Real Italian Food is Healthier Italian Food

Written By: Christina Newberry

Reviewed By: Gloria Tsang, RD

Title: Registered Dietitian

Last Updated on:

Italian food is comfort food for most North Americans. We love to get our hands on big, thick slices of pizza oozing with cheese, and slurp up huge plates of noodles bathing in creamy sauce. But did you know that most of the carb- and fat-heavy creations that we think of as Italian food would never be found in Italy? You can enjoy much healthier versions of Italian food by eating like Italians do.

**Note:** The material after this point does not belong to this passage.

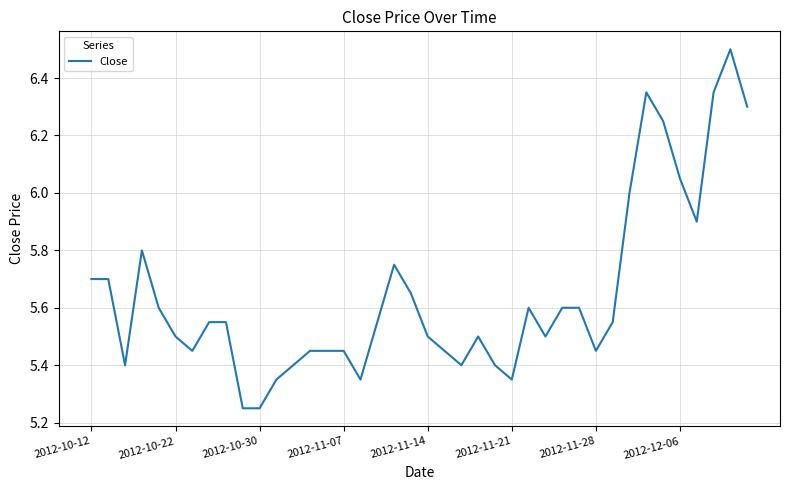

Does the chart display data point markers on the line(s)?

No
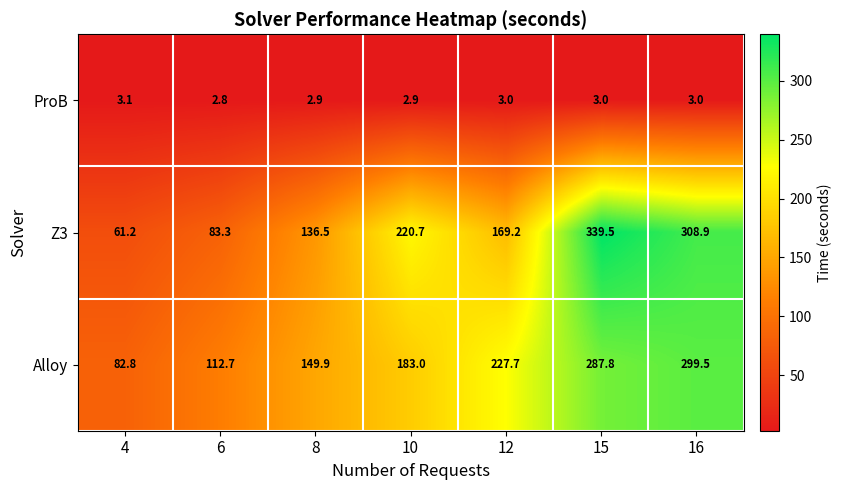

How many data points in Z3 are above 169?

4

Top 4 Italian Foods Done Italian Style

  • Pizza: Real Italian pizza is made with a crust so thin you can’t pick it up without folding it in half – and certainly no stuffed crust options are available! The classic Italian pizza has just three toppings: Tomato sauce, good mozzarella cheese, and fresh basil. Many other varieties are available, but the common thread is a few quality ingredients. You might find quality Italian ham on a pizza, but it won’t be accompanied by four other kinds of meat!
  • Pasta: Sauces are full of flavor, which comes from fresh olive oil and quality, flavorful ingredients like saffron, basil, garlic, porcini mushrooms, local meats and fish, and so on – so they don’t need to be used in huge quantities. The American version of Fettuccine Alfredo, packed with cream, is not found in Italy. The Italian version is “Pasta al burro” (pasta with butter), and it’s simply fresh noodles tossed with a bit of butter and fresh Parmesan cheese.
  • Salad: Think Caesar salad is a typical Italian dish? Think again – it’s an American invention. Italian salads usually feature lettuce or other greens with fresh tomatoes, often with fresh cheese and basil. Olive oil and balsamic vinegar are brought to the table along with salt and pepper to dress the salad, and that’s all. No creamy dressings to be found!
  • Bread: In Italy, the purpose of bread with a meal is to soak up any delicious sauces left on your plate. It’s certainly not served as a side dish, like the oil-and-butter-soaked garlic bread we’re used to, or the chewy “bread sticks” accompanied with creamy sauce served up at pizza joints. In Italy, in fact, bread is not served with any butter at all, or even the olive oil and balsamic vinegar often used for dipping bread in Italian restaurants in America. Oil and vinegar are only brought to the table for salads!

The Bottom Line

Italian food American style is big on fat, carbs, and calories. Why not try incorporating these real Italian cooking traditions into the way you enjoy Italian food: Focus on good, fresh ingredients, use just a few at a time, and never bury anything in sauce. Every ingredient should be delicious, so no gooey toppings and sauces are needed to make these items taste good!